“Emergência: situação ou momento crítico, grave, perigoso, fortuito”, afirma o dicionário. Só que não. Em publicação no Diário Oficial da última sexta-feira (10), o Departamento de Estradas de Rodagem (DER-RJ) torna público o interesse em contratar, emergencialmente, empresas para a prestação de serviços de conservação rodoviária. Como se estradas não precisassem de conservação o tempo todo — e não devessem contar com contratos regulares para manutenção.
O trabalho emergencial será dividido entre as Diretorias de Obras e Conservação I, II e III, com o recebimento de propostas concentrado entre os dias 15 e 17 de abril (ou seja, em até uma semana!) — o que deixa ainda mais claro o caráter acelerado das contratações.
Apesar de não ter havido transparência de valores na publicação do aviso para recebimento das propostas, os processos eletrônicos informam que cada contratação emergencial tem valor estimado de mais de R$ 60 milhões, totalizando aproximadamente R$ 190 milhões em emergenciais.
A publicação, no entanto, não surgiu de um evento súbito ou imprevisível, mas como desfecho de um processo administrativo e de controle que se arrasta há pelo menos um ano. O histórico dos documentos revela que o cenário atual vem sendo construído desde abril de 2025, quando o Tribunal de Contas do Estado (TCE-RJ) determinou a suspensão de três pregões eletrônicos, que tinham como objeto exatamente a contratação de serviços de conservação rodoviária nas três diretorias operacionais do órgão — e somavam um valor estimado de R$ 228.004.023,47.
A decisão cautelar do TCE apontou vícios estruturais no modelo adotado pelo departamento. Entre os principais pontos, destacou-se a inadequação da modalidade de pregão para o objeto pretendido. O tribunal também identificou um conjunto de impropriedades com potencial direto de impacto financeiro relevante. Estimou-se, à época, risco de sobrepreço da ordem de dezenas de milhões de reais. Além disso, análises posteriores apontaram distorções adicionais, como alterações de composição orçamentária que elevaram os custos em cerca de R$ 29 milhões nos três editais.

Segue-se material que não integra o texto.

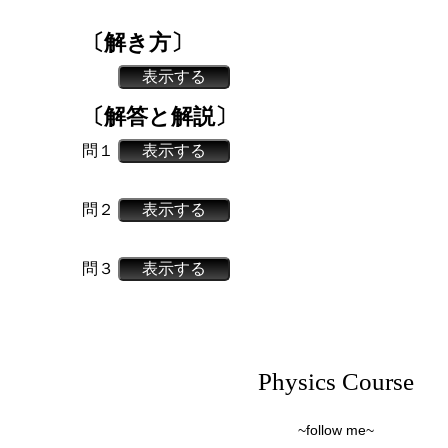
〔解き方〕
表示する
〔解答と解説〕
問１
表示する
問２
表示する
問３
表示する
Physics Course
~follow me~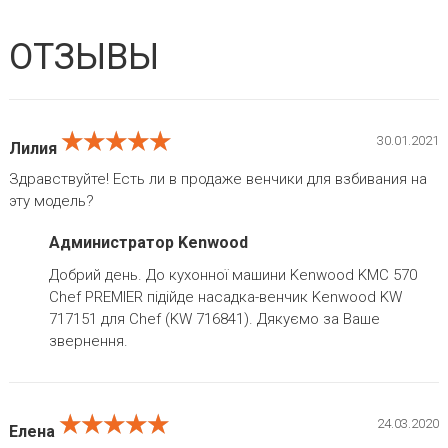
ОТЗЫВЫ
★★★★★
★★★★★
★★★★★
30.01.2021
Лилия
Здравствуйте! Есть ли в продаже венчики для взбивания на
эту модель?
Администратор Kenwood
Добрий день. До кухонної машини Kenwood KMC 570
Chef PREMIER підійде насадка-венчик Kenwood KW
717151 для Chef (KW 716841). Дякуємо за Ваше
звернення.
★★★★★
★★★★★
★★★★★
24.03.2020
Елена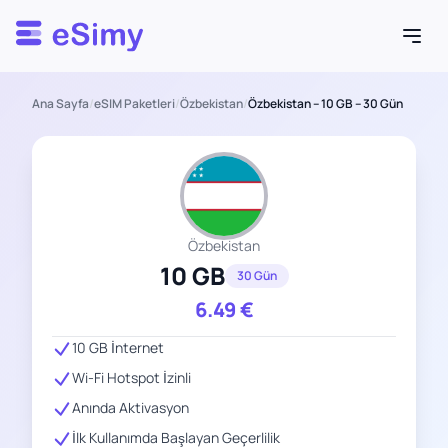
Esimy
Ana Sayfa
/
eSIM Paketleri
/
Özbekistan
/
Özbekistan – 10 GB – 30 Gün
Özbekistan
10 GB
30 Gün
6.49
€
10 GB İnternet
Wi-Fi Hotspot İzinli
Anında Aktivasyon
İlk Kullanımda Başlayan Geçerlilik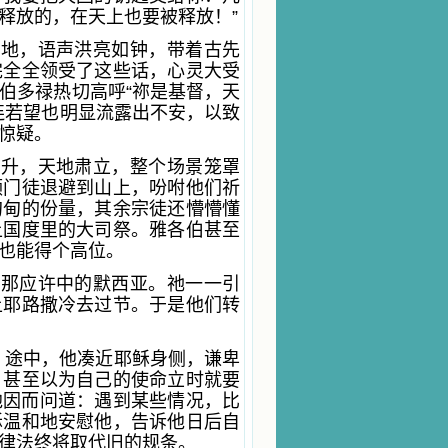
释放的，在天上也要被释放！”
离地，语声洪亮如钟，带着古先
完全全领受了这些话，心灵大受
伯多禄热切高呼“祢是基督，天
连若望也明显流露出不安，以致
惊疑。
初升，天地肃立，整个场景笼罩
领门徒退避到山上，吩咐他们祈
甸甸的份量，其余宗徒还懵懵懂
上国度里的大司祭。雅各伯甚至
也能得个高位。
是那应许中的默西亚。祂一一引
上耶路撒冷去过节。于是他们转
。途中，他凑近耶稣身侧，谦卑
，甚至以为自己的使命立时就要
他因而问道：遇到某些情况，比
稣温和地安慰他，告诉他日后自
律法终将取代旧的规条。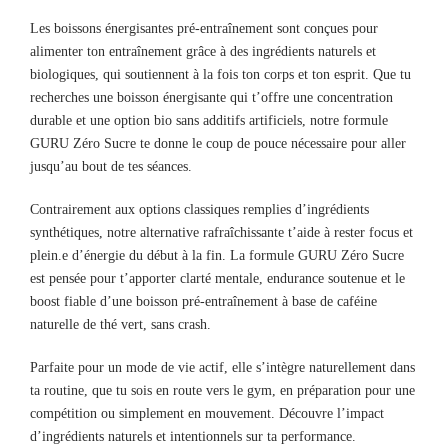
Les boissons énergisantes pré-entraînement sont conçues pour
alimenter ton entraînement grâce à des ingrédients naturels et
biologiques, qui soutiennent à la fois ton corps et ton esprit. Que tu
recherches une boisson énergisante qui t’offre une concentration
durable et une option bio sans additifs artificiels, notre formule
GURU Zéro Sucre te donne le coup de pouce nécessaire pour aller
jusqu’au bout de tes séances.
Contrairement aux options classiques remplies d’ingrédients
synthétiques, notre alternative rafraîchissante t’aide à rester focus et
plein.e d’énergie du début à la fin. La formule GURU Zéro Sucre
est pensée pour t’apporter clarté mentale, endurance soutenue et le
boost fiable d’une boisson pré-entraînement à base de caféine
naturelle de thé vert, sans crash.
Parfaite pour un mode de vie actif, elle s’intègre naturellement dans
ta routine, que tu sois en route vers le gym, en préparation pour une
compétition ou simplement en mouvement. Découvre l’impact
d’ingrédients naturels et intentionnels sur ta performance.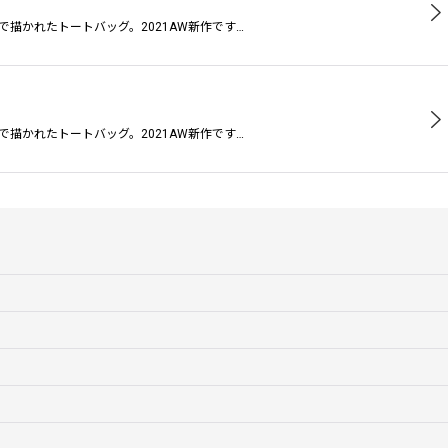
描かれたトートバッグ。2021AW新作です…
描かれたトートバッグ。2021AW新作です…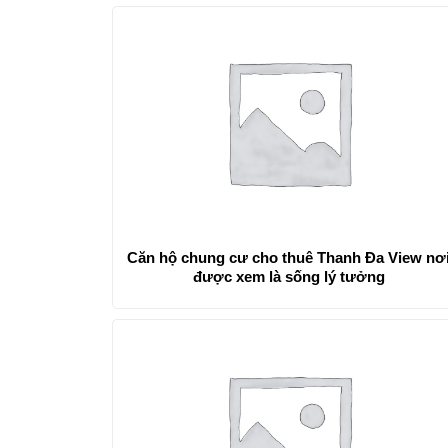
Căn hộ chung cư cho thuê Thanh Đa View nơ
được xem là sống lý tưởng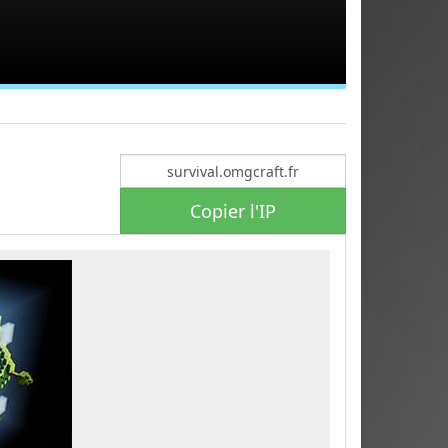
Copier l'IP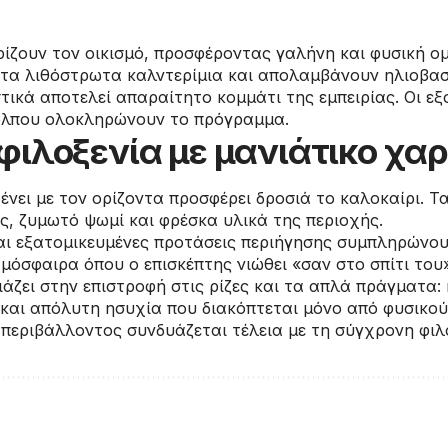
υρίζουν τον οικισμό, προσφέροντας γαλήνη και φυσική 
στα λιθόστρωτα καλντερίμια και απολαμβάνουν ηλιοβασ
στικά αποτελεί απαραίτητο κομμάτι της εμπειρίας. Οι ε
όλπου ολοκληρώνουν το πρόγραμμα.
 φιλοξενία με μανιάτικο χα
ένει με τον ορίζοντα προσφέρει δροσιά το καλοκαίρι. Τ
ές, ζυμωτό ψωμί και φρέσκα υλικά της περιοχής.
και εξατομικευμένες προτάσεις περιήγησης συμπληρώνου
όσφαιρα όπου ο επισκέπτης νιώθει «σαν στο σπίτι του»
ιάζει στην επιστροφή στις ρίζες και τα απλά πράγματα:
και απόλυτη ησυχία που διακόπτεται μόνο από φυσικούς
 περιβάλλοντος συνδυάζεται τέλεια με τη σύγχρονη φιλ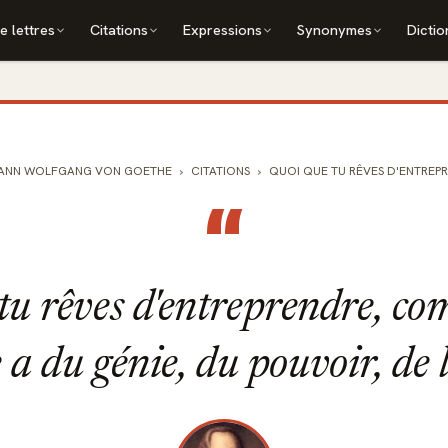
e lettres
Citations
Expressions
Synonymes
Dictio
ANN WOLFGANG VON GOETHE
CITATIONS
QUOI QUE TU RÊVES D'ENTREPR
“
tu rêves d'entreprendre, co
 a du génie, du pouvoir, de 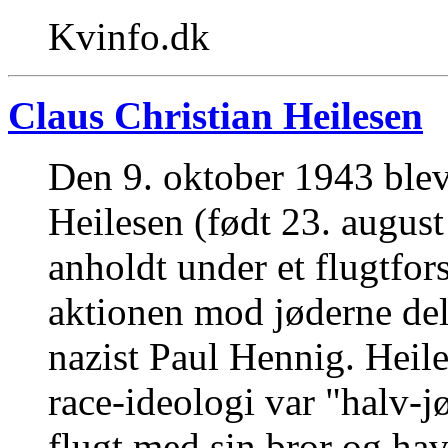
Kvinfo.dk
Claus Christian Heilesen
Den 9. oktober 1943 blev
Heilesen (født 23. augus
anholdt under et flugtfor
aktionen mod jøderne del
nazist Paul Hennig. Heile
race-ideologi var "halv-j
flugt med sin bror og hav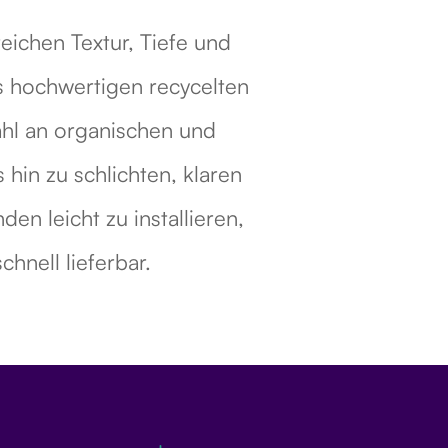
ichen Textur, Tiefe und
s hochwertigen recycelten
ahl an organischen und
hin zu schlichten, klaren
en leicht zu installieren,
hnell lieferbar.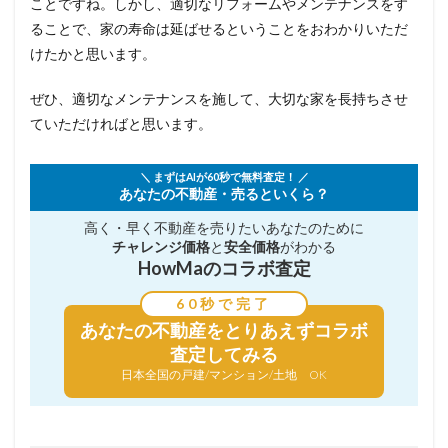
ことですね。しかし、適切なリフォームやメンテナンスをす
ることで、家の寿命は延ばせるということをおわかりいただ
けたかと思います。
ぜひ、適切なメンテナンスを施して、大切な家を長持ちさせ
ていただければと思います。
＼ まずはAIが60秒で無料査定！ ／
あなたの不動産・売るといくら？
高く・早く不動産を売りたい
あなたのために
チャレンジ価格
と
安全価格
がわかる
HowMaのコラボ査定
60秒で完了
あなたの不動産を
とりあえずコラボ
査定してみる
日本全国の戸建/マンション/土地 OK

Mesmo diante dessas determinações, o DER-RJ não promoveu a reformulação do edital exigida. Ao contrário, os autos indicam uma sucessão de manifestações, justificativas e tentativas de manutenção do modelo original. O próprio TCE registrou que houve a retomada das licitações em dezembro de 2025, em aparente descumprimento da decisão cautelar.
O que motivou nova intervenção do tribunal para reiterar a suspensão.
Em março de 2026, a situação permanecia indefinida. Despacho interno da presidência do DER-RJ, datado de 25 de março de 2026, reconhece explicitamente o impasse: os pregões continuavam suspensos por determinação do TCE desde abril de 2025, sem previsão de conclusão ou retomada, e havia incerteza inclusive quanto à possibilidade de prosseguimento nos moldes originalmente propostos. O documento também registra a preocupação das áreas técnicas com o término de contratos vigentes de conservação e a necessidade de solução emergencial para manutenção da malha rodoviária.
Contratos emergenciais vão suprir necessidades antecipáveis e passíveis de planejamento
Daí que os planos do DER-RJ parecem se encaixar no que o próprio Tribunal de Contas já qualificou, em outras análises, como “emergência fabricada”: situações em que a administração, ao não estruturar adequadamente suas contratações ordinárias, cria artificialmente a urgência que posteriormente justifica a dispensa de licitação.
A análise técnica do TCE reforça esse ponto ao afirmar que a necessidade de recapeamento e intervenções estruturais não surge de forma súbita, mas é inerente ao ciclo de vida dos pavimentos, sendo, portanto, plenamente antecipável e passível de planejamento adequado.
A sequência dos fatos revela, portanto, uma linha contínua: tentativa de licitação em abril de 2025, suspensão imediata pelo TCE por vícios estruturais, ausência de correção pelo DER-RJ dos problemas apontados e, ao final, a adoção de uma contratação emergencial de elevado valor para suprir uma necessidade que, desde a origem, era conhecida, mensurável e programável.
O episódio se insere em um contexto mais amplo de aceleração de contratações públicas no Estado do Rio após a renúncia do governador Cláudio Castro. A contratação emergencial de quase R$ 190 milhões pelo DER-RJ soma-se a outros movimentos de grande vulto, como iniciativas licitatórias que, em conjunto, ultrapassam a marca de R$ 1,4 bilhão.